(Rendered page images)
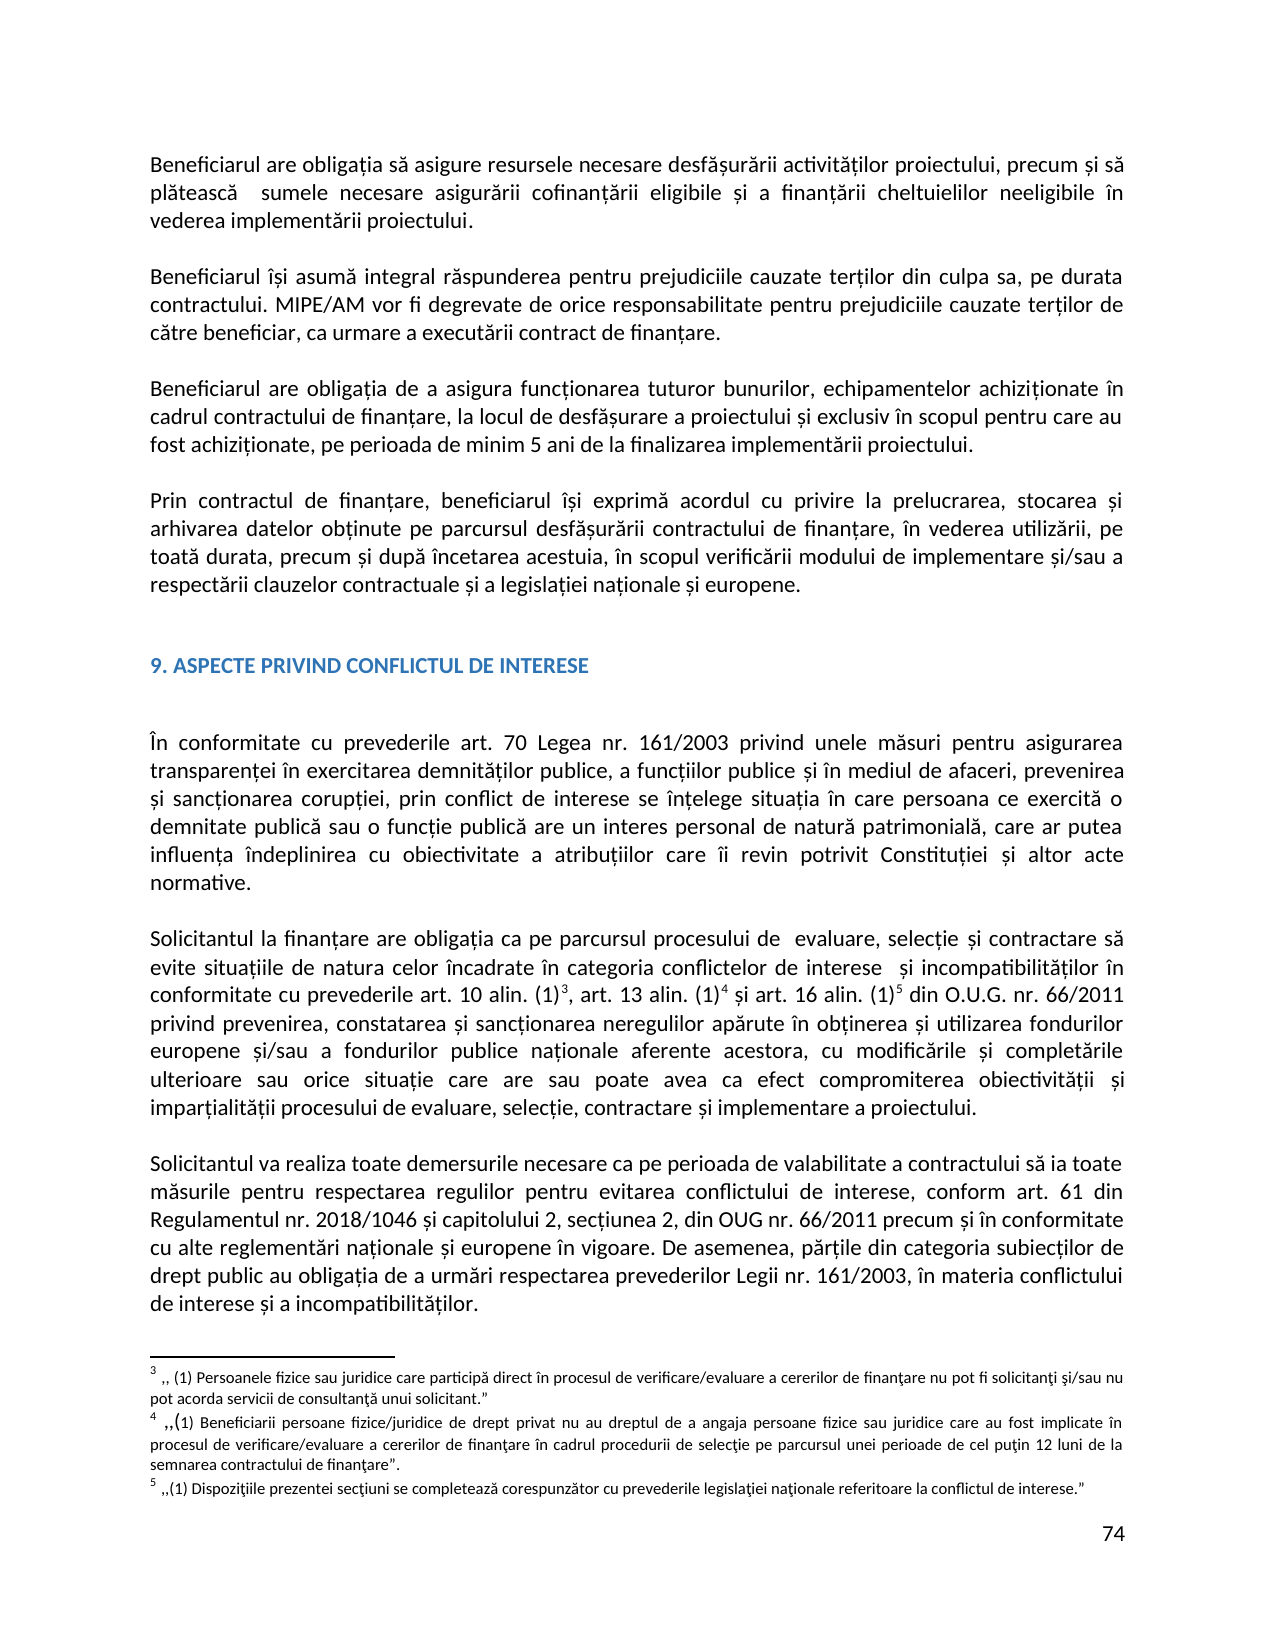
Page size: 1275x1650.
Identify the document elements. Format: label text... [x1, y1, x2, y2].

text Prin contractul de finanțare, beneficiarul îşi exprimă acordul cu privire la prelucrarea, stocarea şi arhivarea datelor obținute pe parcursul desfăşurării contractului de finanțare, în vederea utilizării, pe toată durata, precum şi după încetarea acestuia, în scopul verificării modului de implementare şi/sau a respectării clauzelor contractuale şi a legislației naționale şi europene. [150, 486, 1125, 598]
subtitle 9. ASPECTE PRIVIND CONFLICTUL DE INTERESE [150, 651, 1125, 679]
text Solicitantul la finanțare are obligația ca pe parcursul procesului de evaluare, selecție și contractare să evite situațiile de natura celor încadrate în categoria conflictelor de interese și incompatibilităților în conformitate cu prevederile art. 10 alin. (1), art. 13 alin. (1) şi art. 16 alin. (1) din O.U.G. nr. 66/2011 privind prevenirea, constatarea şi sancționarea neregulilor apărute în obținerea şi utilizarea fondurilor europene şi/sau a fondurilor publice naționale aferente acestora, cu modificările şi completările ulterioare sau orice situație care are sau poate avea ca efect compromiterea obiectivității și imparțialității procesului de evaluare, selecție, contractare și implementare a proiectului. [150, 924, 1125, 1121]
text Beneficiarul își asumă integral răspunderea pentru prejudiciile cauzate terților din culpa sa, pe durata contractului. MIPE/AM vor fi degrevate de orice responsabilitate pentru prejudiciile cauzate terților de către beneficiar, ca urmare a executării contract de finanțare. [150, 262, 1125, 346]
text Beneficiarul are obligaţia de a asigura funcţionarea tuturor bunurilor, echipamentelor achiziţionate în cadrul contractului de finanțare, la locul de desfăşurare a proiectului şi exclusiv în scopul pentru care au fost achiziționate, pe perioada de minim 5 ani de la finalizarea implementării proiectului. [150, 374, 1125, 458]
text În conformitate cu prevederile art. 70 Legea nr. 161/2003 privind unele măsuri pentru asigurarea transparenței în exercitarea demnităților publice, a funcțiilor publice și în mediul de afaceri, prevenirea și sancționarea corupției, prin conflict de interese se înțelege situația în care persoana ce exercită o demnitate publică sau o funcție publică are un interes personal de natură patrimonială, care ar putea influența îndeplinirea cu obiectivitate a atribuțiilor care îi revin potrivit Constituției și altor acte normative. [150, 728, 1125, 897]
text Solicitantul va realiza toate demersurile necesare ca pe perioada de valabilitate a contractului să ia toate măsurile pentru respectarea regulilor pentru evitarea conflictului de interese, conform art. 61 din Regulamentul nr. 2018/1046 și capitolului 2, secțiunea 2, din OUG nr. 66/2011 precum și în conformitate cu alte reglementări naționale și europene în vigoare. De asemenea, părțile din categoria subiecților de drept public au obligația de a urmări respectarea prevederilor Legii nr. 161/2003, în materia conflictului de interese și a incompatibilităților. [150, 1149, 1125, 1317]
text Beneficiarul are obligaţia să asigure resursele necesare desfășurării activităților proiectului, precum și să plătească sumele necesare asigurării cofinanţării eligibile şi a finanţării cheltuielilor neeligibile în vederea implementării proiectului. [150, 150, 1125, 234]
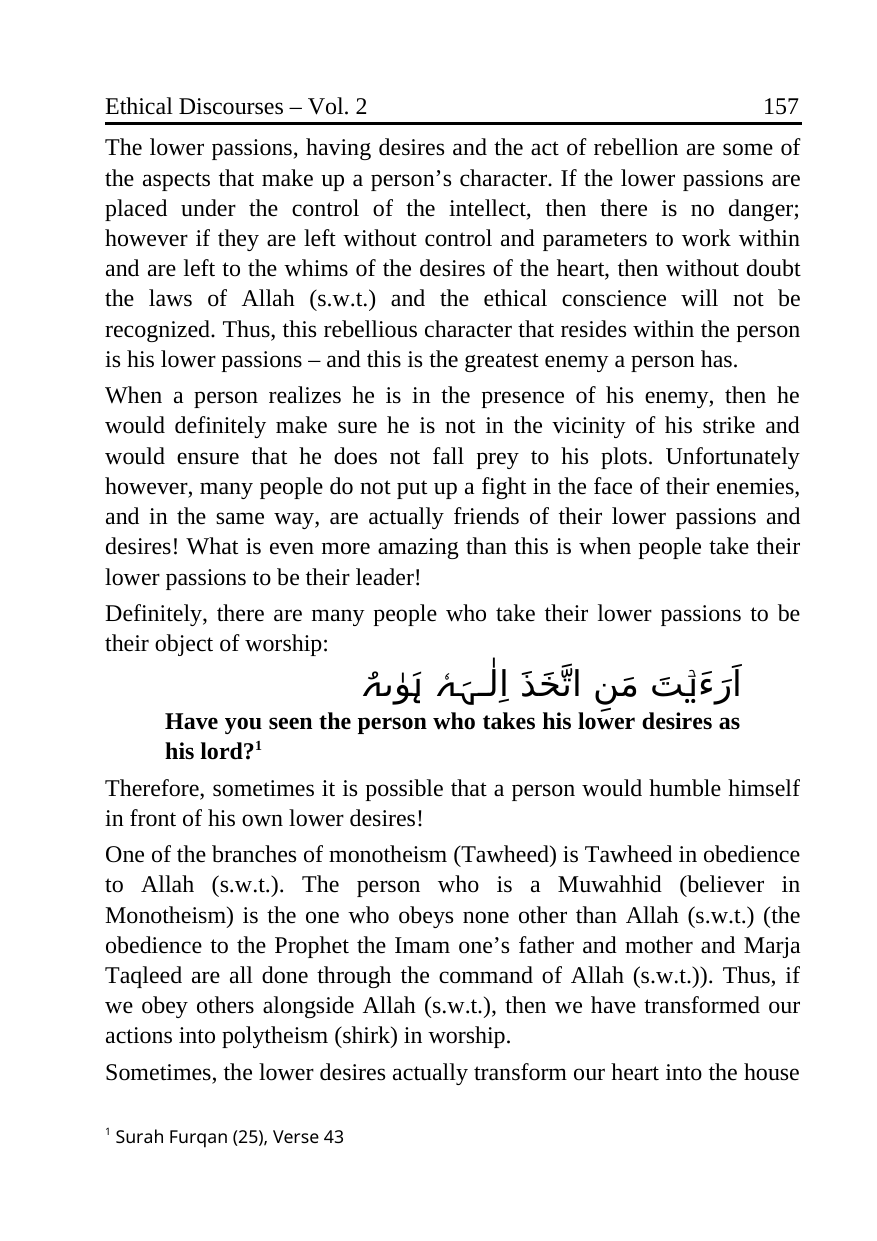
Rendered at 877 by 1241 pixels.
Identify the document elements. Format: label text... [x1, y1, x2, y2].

text Have you seen the person who takes his lower desires as his lord? [165, 705, 742, 766]
text Definitely, there are many people who take their lower passions to be their object of worship: [105, 597, 802, 658]
text When a person realizes he is in the presence of his enemy, then he would definitely make sure he is not in the vicinity of his strike and would ensure that he does not fall prey to his plots. Unfortunately however, many people do not put up a fight in the face of their enemies, and in the same way, are actually friends of their lower passions and desires! What is even more amazing than this is when people take their lower passions to be their leader! [105, 379, 802, 591]
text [105, 1056, 802, 1086]
text The lower passions, having desires and the act of rebellion are some of the aspects that make up a person’s character. If the lower passions are placed under the control of the intellect, then there is no danger; however if they are left without control and parameters to work within and are left to the whims of the desires of the heart, then without doubt the laws of Allah (s.w.t.) and the ethical conscience will not be recognized. Thus, this rebellious character that resides within the person is his lower passions – and this is the greatest enemy a person has. [105, 132, 802, 373]
text اَرَءَیۡتَ مَنِ اتَّخَذَ اِلٰـہَہٗ ہَوٰىہُ [165, 664, 742, 705]
text Therefore, sometimes it is possible that a person would humble himself in front of his own lower desires! [105, 772, 802, 832]
text One of the branches of monotheism (Tawheed) is Tawheed in obedience to Allah (s.w.t.). The person who is a Muwahhid (believer in Monotheism) is the one who obeys none other than Allah (s.w.t.) (the obedience to the Prophet the Imam one’s father and mother and Marja Taqleed are all done through the command of Allah (s.w.t.)). Thus, if we obey others alongside Allah (s.w.t.), then we have transformed our actions into polytheism (shirk) in worship. [105, 838, 802, 1050]
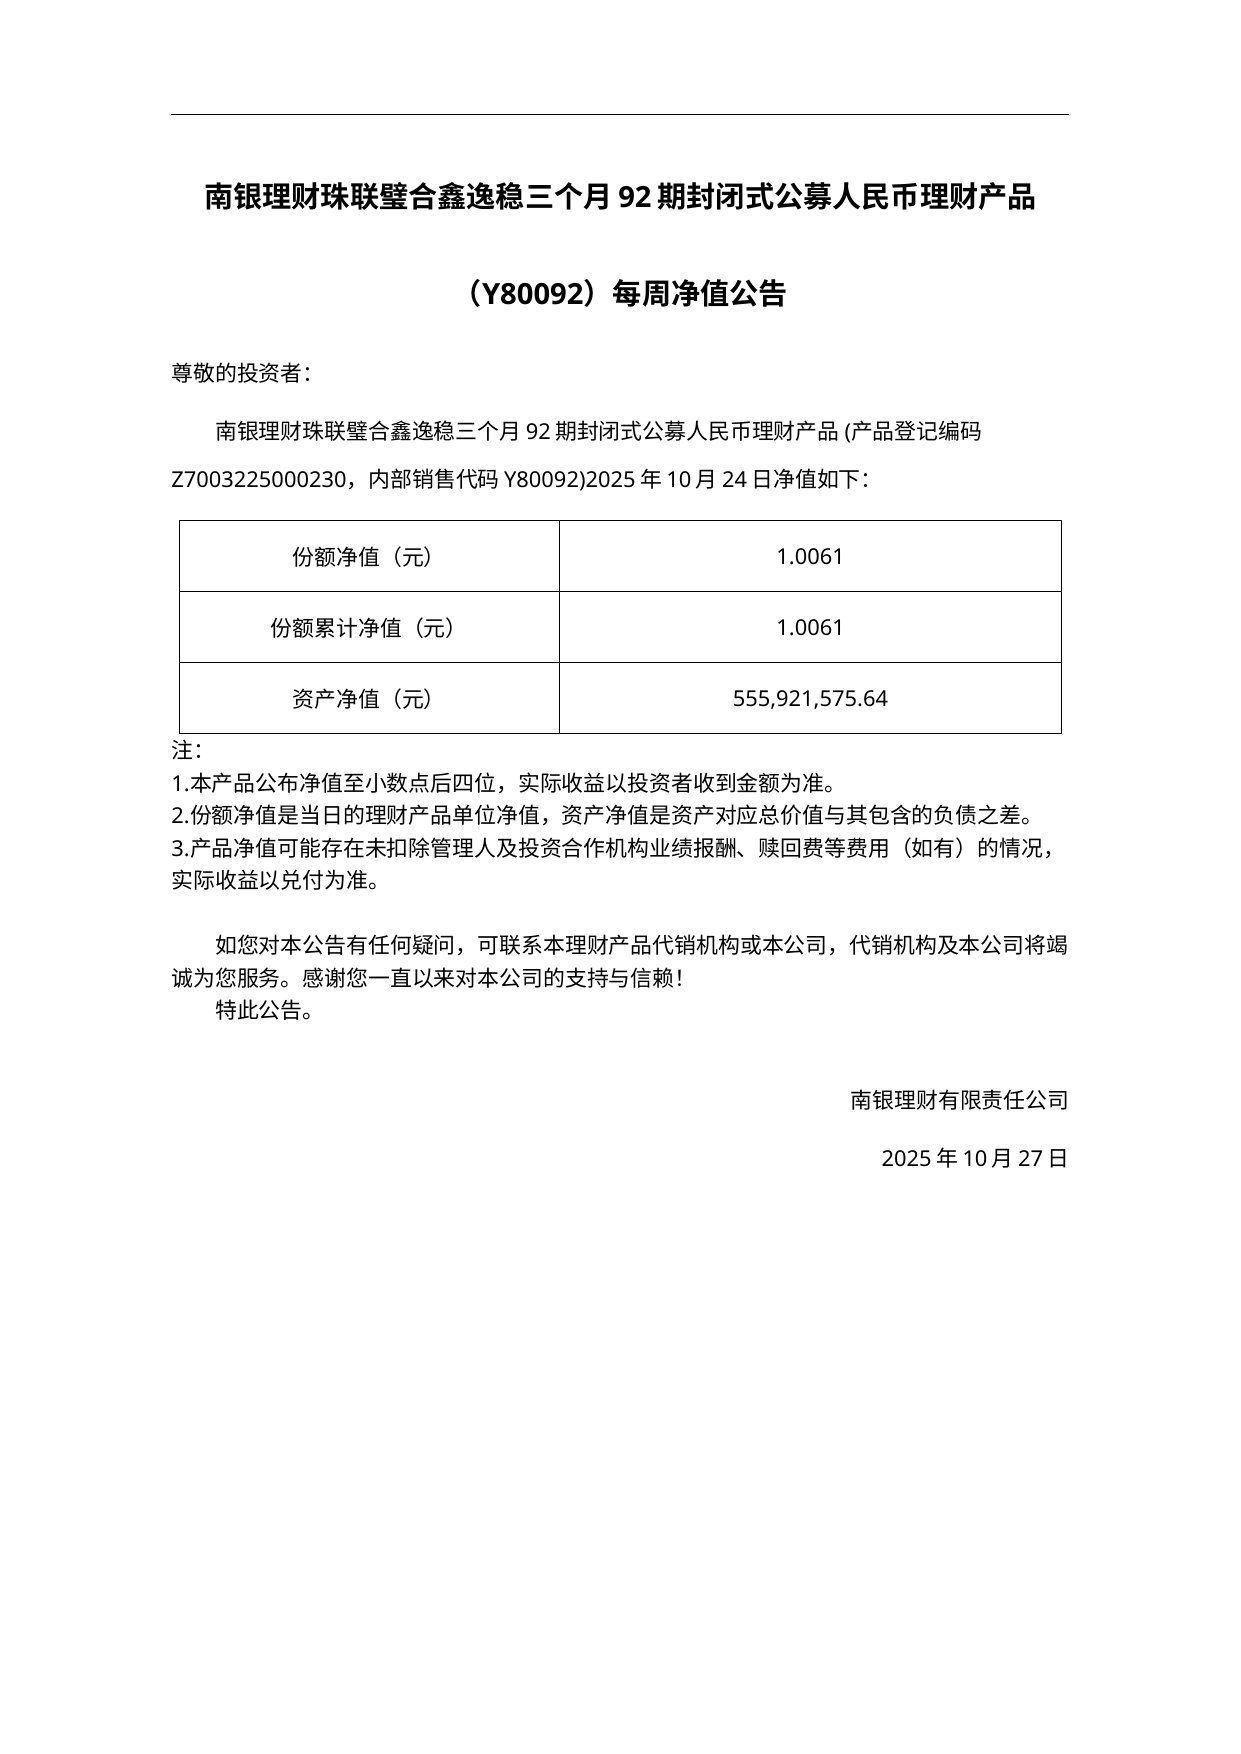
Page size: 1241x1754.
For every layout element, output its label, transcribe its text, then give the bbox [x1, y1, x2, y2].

- YOUR ASSIGNMENT -
When copying the records, reproduce every entry exactly and omit all pictures.

- PROBLEM SOLUTION -
Page size: 1275x1650.
Identify the document elements. Format: label text... [x1, y1, x2, y2].

text Prin contractul de finanțare, beneficiarul îşi exprimă acordul cu privire la prelucrarea, stocarea şi arhivarea datelor obținute pe parcursul desfăşurării contractului de finanțare, în vederea utilizării, pe toată durata, precum şi după încetarea acestuia, în scopul verificării modului de implementare şi/sau a respectării clauzelor contractuale şi a legislației naționale şi europene. [150, 486, 1125, 598]
subtitle 9. ASPECTE PRIVIND CONFLICTUL DE INTERESE [150, 651, 1125, 679]
text Solicitantul la finanțare are obligația ca pe parcursul procesului de evaluare, selecție și contractare să evite situațiile de natura celor încadrate în categoria conflictelor de interese și incompatibilităților în conformitate cu prevederile art. 10 alin. (1), art. 13 alin. (1) şi art. 16 alin. (1) din O.U.G. nr. 66/2011 privind prevenirea, constatarea şi sancționarea neregulilor apărute în obținerea şi utilizarea fondurilor europene şi/sau a fondurilor publice naționale aferente acestora, cu modificările şi completările ulterioare sau orice situație care are sau poate avea ca efect compromiterea obiectivității și imparțialității procesului de evaluare, selecție, contractare și implementare a proiectului. [150, 924, 1125, 1121]
text Beneficiarul își asumă integral răspunderea pentru prejudiciile cauzate terților din culpa sa, pe durata contractului. MIPE/AM vor fi degrevate de orice responsabilitate pentru prejudiciile cauzate terților de către beneficiar, ca urmare a executării contract de finanțare. [150, 262, 1125, 346]
text Beneficiarul are obligaţia de a asigura funcţionarea tuturor bunurilor, echipamentelor achiziţionate în cadrul contractului de finanțare, la locul de desfăşurare a proiectului şi exclusiv în scopul pentru care au fost achiziționate, pe perioada de minim 5 ani de la finalizarea implementării proiectului. [150, 374, 1125, 458]
text În conformitate cu prevederile art. 70 Legea nr. 161/2003 privind unele măsuri pentru asigurarea transparenței în exercitarea demnităților publice, a funcțiilor publice și în mediul de afaceri, prevenirea și sancționarea corupției, prin conflict de interese se înțelege situația în care persoana ce exercită o demnitate publică sau o funcție publică are un interes personal de natură patrimonială, care ar putea influența îndeplinirea cu obiectivitate a atribuțiilor care îi revin potrivit Constituției și altor acte normative. [150, 728, 1125, 897]
text Solicitantul va realiza toate demersurile necesare ca pe perioada de valabilitate a contractului să ia toate măsurile pentru respectarea regulilor pentru evitarea conflictului de interese, conform art. 61 din Regulamentul nr. 2018/1046 și capitolului 2, secțiunea 2, din OUG nr. 66/2011 precum și în conformitate cu alte reglementări naționale și europene în vigoare. De asemenea, părțile din categoria subiecților de drept public au obligația de a urmări respectarea prevederilor Legii nr. 161/2003, în materia conflictului de interese și a incompatibilităților. [150, 1149, 1125, 1317]
text Beneficiarul are obligaţia să asigure resursele necesare desfășurării activităților proiectului, precum și să plătească sumele necesare asigurării cofinanţării eligibile şi a finanţării cheltuielilor neeligibile în vederea implementării proiectului. [150, 150, 1125, 234]
Rendered at 877 by 1241 pixels.
Identify the document elements. Format: label text... [x1, y1, x2, y2].

text Have you seen the person who takes his lower desires as his lord? [165, 705, 742, 766]
text Definitely, there are many people who take their lower passions to be their object of worship: [105, 597, 802, 658]
text When a person realizes he is in the presence of his enemy, then he would definitely make sure he is not in the vicinity of his strike and would ensure that he does not fall prey to his plots. Unfortunately however, many people do not put up a fight in the face of their enemies, and in the same way, are actually friends of their lower passions and desires! What is even more amazing than this is when people take their lower passions to be their leader! [105, 379, 802, 591]
text [105, 1056, 802, 1086]
text The lower passions, having desires and the act of rebellion are some of the aspects that make up a person’s character. If the lower passions are placed under the control of the intellect, then there is no danger; however if they are left without control and parameters to work within and are left to the whims of the desires of the heart, then without doubt the laws of Allah (s.w.t.) and the ethical conscience will not be recognized. Thus, this rebellious character that resides within the person is his lower passions – and this is the greatest enemy a person has. [105, 132, 802, 373]
text اَرَءَیۡتَ مَنِ اتَّخَذَ اِلٰـہَہٗ ہَوٰىہُ [165, 664, 742, 705]
text Therefore, sometimes it is possible that a person would humble himself in front of his own lower desires! [105, 772, 802, 832]
text One of the branches of monotheism (Tawheed) is Tawheed in obedience to Allah (s.w.t.). The person who is a Muwahhid (believer in Monotheism) is the one who obeys none other than Allah (s.w.t.) (the obedience to the Prophet the Imam one’s father and mother and Marja Taqleed are all done through the command of Allah (s.w.t.)). Thus, if we obey others alongside Allah (s.w.t.), then we have transformed our actions into polytheism (shirk) in worship. [105, 838, 802, 1050]
Page size: 1241x1754.
For every layout element, output its label, transcribe its text, then give the bbox [x1, y1, x2, y2].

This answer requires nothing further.